NASA has some wild ideas for the future of flying
NASA recently announced that it will start studying a bunch of cutting-edge aviation ideas — four of which could make commercial air travel much cleaner than it is today. The announcement comes after the EPA said that it’s going to crack down on airplanes’ greenhouse gas pollution. Think of NASA’s schemes as a window into what a cleaner future will look like.
- First up, fuel cells. They’ve been used in spaceflight programs since the 1960s, but they’re still too complicated to work elsewhere. NASA wants to develop more efficient fuel cells and use them to replace the standard piston engines found in most aircraft.
- 3-D printing is ideal for creating precise aviation parts in small batches. NASA has a theory that it can use the rapid improvements in 3-D printing to make electric motors with smaller and lighter parts. Smaller and lighter means much more efficient.
- Lithium-air batteries are a hot topic in the world of energy storage. In theory, li-air batteries have the highest energy storage capacity of any battery. The problem is, they stop working after being charged a handful of times. If NASA can fix that, it could revolutionize electric aircraft.
- As of press time, airplane wings are much the same as they’ve been for decades — stiff as a board.

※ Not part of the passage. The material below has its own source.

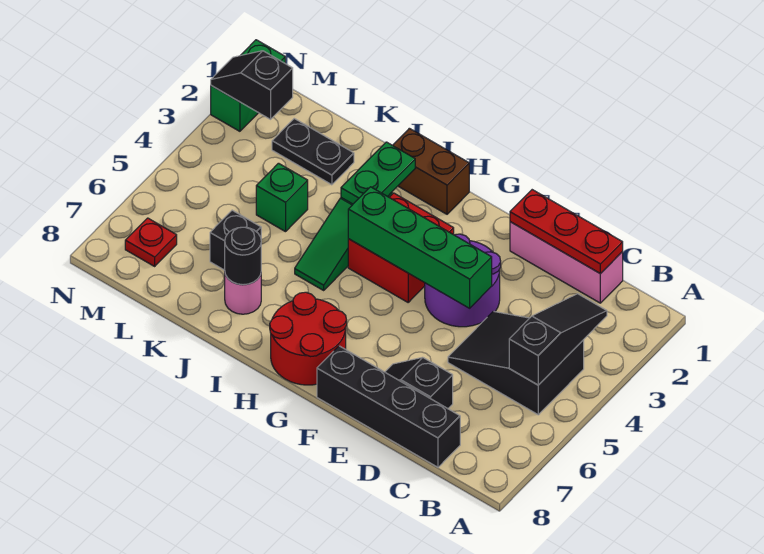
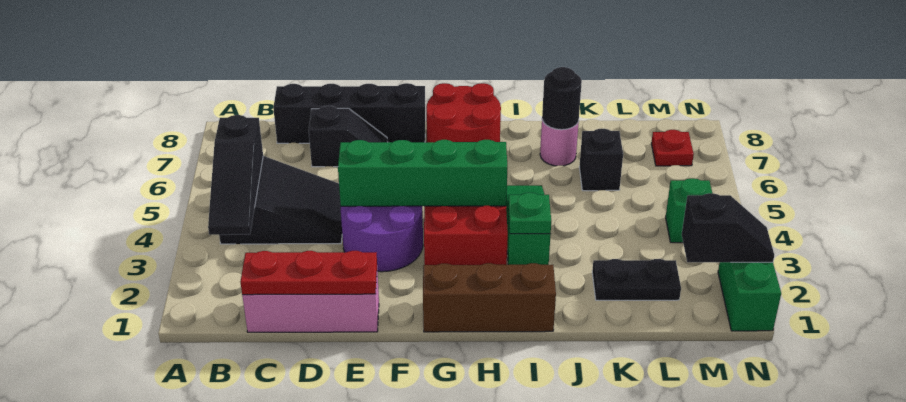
brown brick H1:I1 level 1 -> brown brick G1:I1 level 1
green plate I2:I3 level 2 -> green plate I3 level 2
green brick K4 level 1 -> green brick M4 level 1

But if the tips of wings could flip up or down during takeoff and landing, engineers could design planes with smaller butts and help airplanes save tons of jet fuel (right now, a weighty caboose is critical for a safe landing).
All of this cutting-edge technology remains in the “cool idea” stage. NASA’s own press release is honest about that. The overall tone seems to be “heck, let’s give it a shot.” If they work, NASA rejoices. If they don’t work, well, at least NASA tried.